WHAT THE TASK ASKS: In your copy, the records appear word for word and the pictures do not appear at all.

##### MATERIAL SHOWN #####

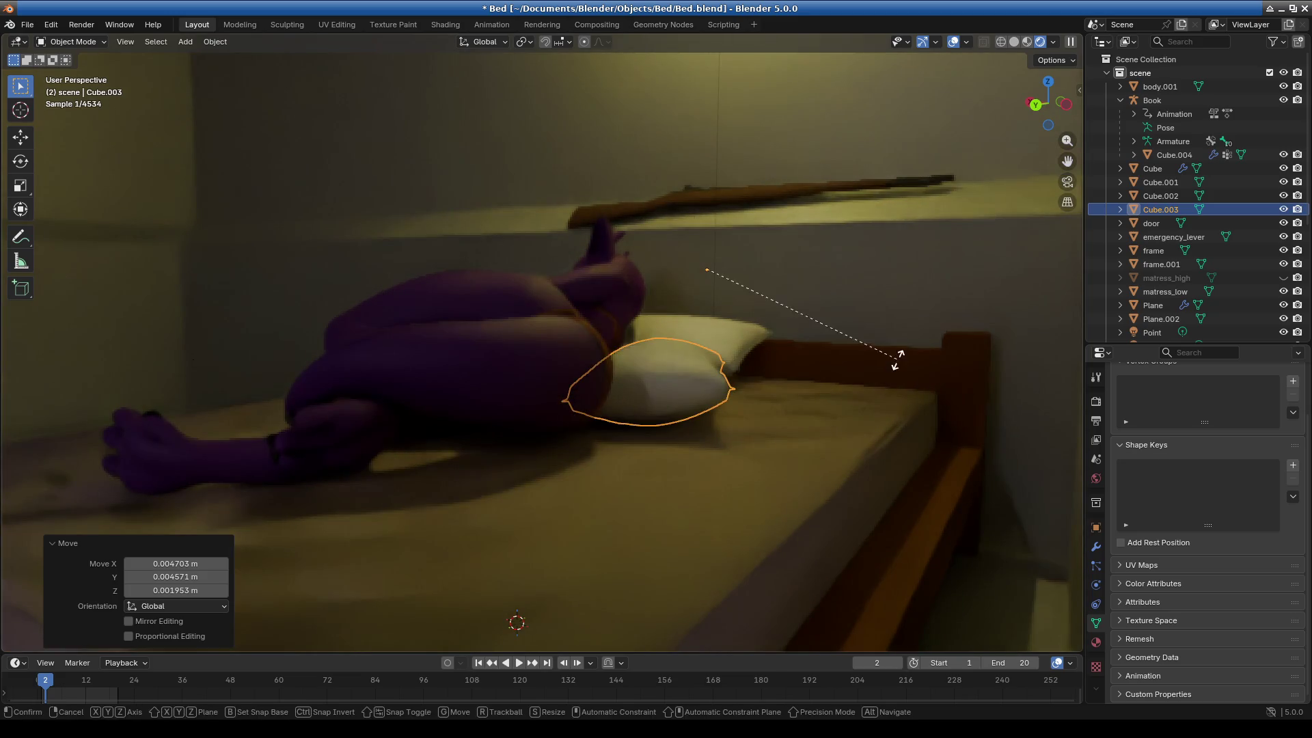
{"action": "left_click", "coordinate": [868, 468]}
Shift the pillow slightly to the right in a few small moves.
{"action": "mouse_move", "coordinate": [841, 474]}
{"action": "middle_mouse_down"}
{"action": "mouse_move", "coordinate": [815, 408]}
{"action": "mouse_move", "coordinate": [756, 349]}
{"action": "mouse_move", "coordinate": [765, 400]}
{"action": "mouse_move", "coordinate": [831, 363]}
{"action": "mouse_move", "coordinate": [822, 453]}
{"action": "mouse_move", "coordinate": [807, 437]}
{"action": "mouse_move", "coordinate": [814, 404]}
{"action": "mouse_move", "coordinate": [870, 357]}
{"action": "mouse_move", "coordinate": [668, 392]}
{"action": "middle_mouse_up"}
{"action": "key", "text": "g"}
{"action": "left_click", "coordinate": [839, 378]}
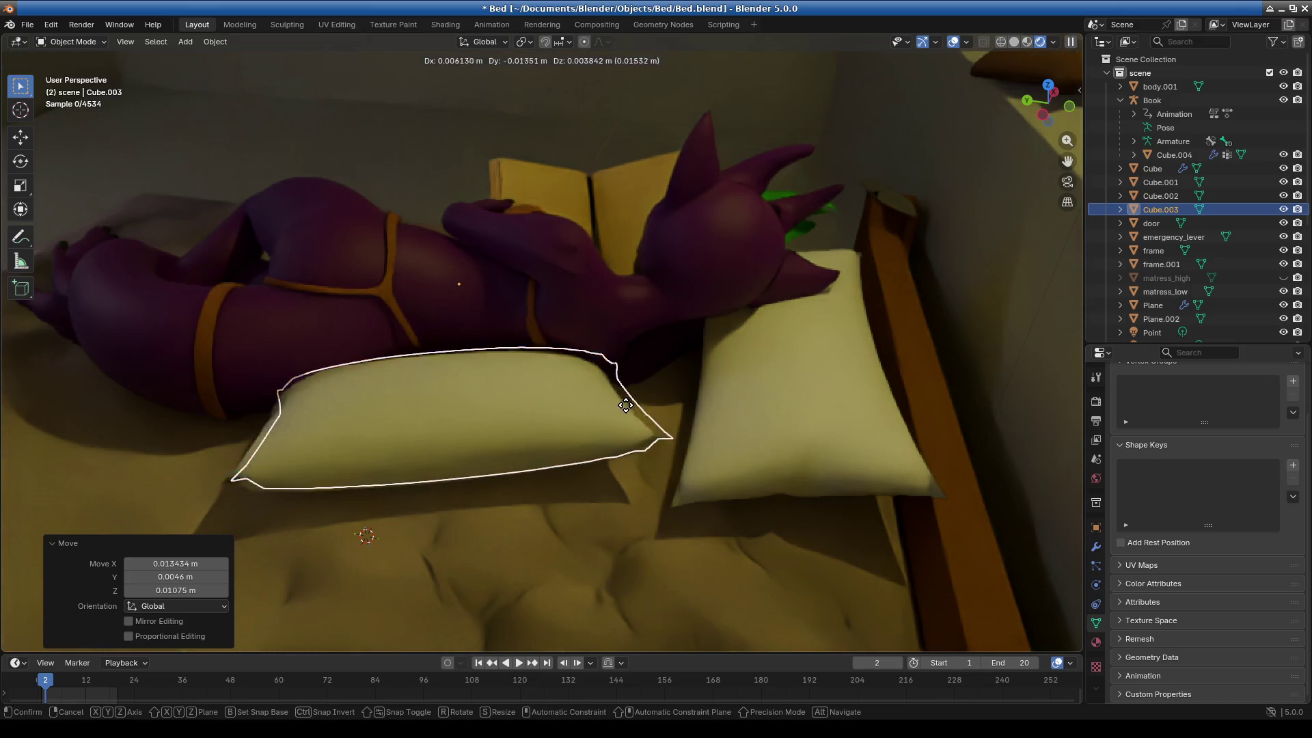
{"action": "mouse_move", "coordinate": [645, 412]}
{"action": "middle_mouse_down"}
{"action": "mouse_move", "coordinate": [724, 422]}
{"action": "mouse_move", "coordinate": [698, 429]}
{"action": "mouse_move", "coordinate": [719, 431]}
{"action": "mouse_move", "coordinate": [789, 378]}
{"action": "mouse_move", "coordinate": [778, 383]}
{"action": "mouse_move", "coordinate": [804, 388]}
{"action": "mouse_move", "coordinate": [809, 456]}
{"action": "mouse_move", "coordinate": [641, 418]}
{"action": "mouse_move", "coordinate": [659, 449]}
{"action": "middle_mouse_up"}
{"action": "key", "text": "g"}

#####

TASK RESPONSE:
{"action": "left_click", "coordinate": [868, 468]}
Shift the pillow slightly to the right in a few small moves.
{"action": "mouse_move", "coordinate": [841, 474]}
{"action": "middle_mouse_down"}
{"action": "mouse_move", "coordinate": [815, 408]}
{"action": "mouse_move", "coordinate": [756, 349]}
{"action": "mouse_move", "coordinate": [765, 400]}
{"action": "mouse_move", "coordinate": [831, 363]}
{"action": "mouse_move", "coordinate": [822, 453]}
{"action": "mouse_move", "coordinate": [807, 437]}
{"action": "mouse_move", "coordinate": [814, 404]}
{"action": "mouse_move", "coordinate": [870, 357]}
{"action": "mouse_move", "coordinate": [668, 392]}
{"action": "middle_mouse_up"}
{"action": "key", "text": "g"}
{"action": "left_click", "coordinate": [839, 378]}
{"action": "mouse_move", "coordinate": [645, 412]}
{"action": "middle_mouse_down"}
{"action": "mouse_move", "coordinate": [724, 422]}
{"action": "mouse_move", "coordinate": [698, 429]}
{"action": "mouse_move", "coordinate": [719, 431]}
{"action": "mouse_move", "coordinate": [789, 378]}
{"action": "mouse_move", "coordinate": [778, 383]}
{"action": "mouse_move", "coordinate": [804, 388]}
{"action": "mouse_move", "coordinate": [809, 456]}
{"action": "mouse_move", "coordinate": [641, 418]}
{"action": "mouse_move", "coordinate": [659, 449]}
{"action": "middle_mouse_up"}
{"action": "key", "text": "g"}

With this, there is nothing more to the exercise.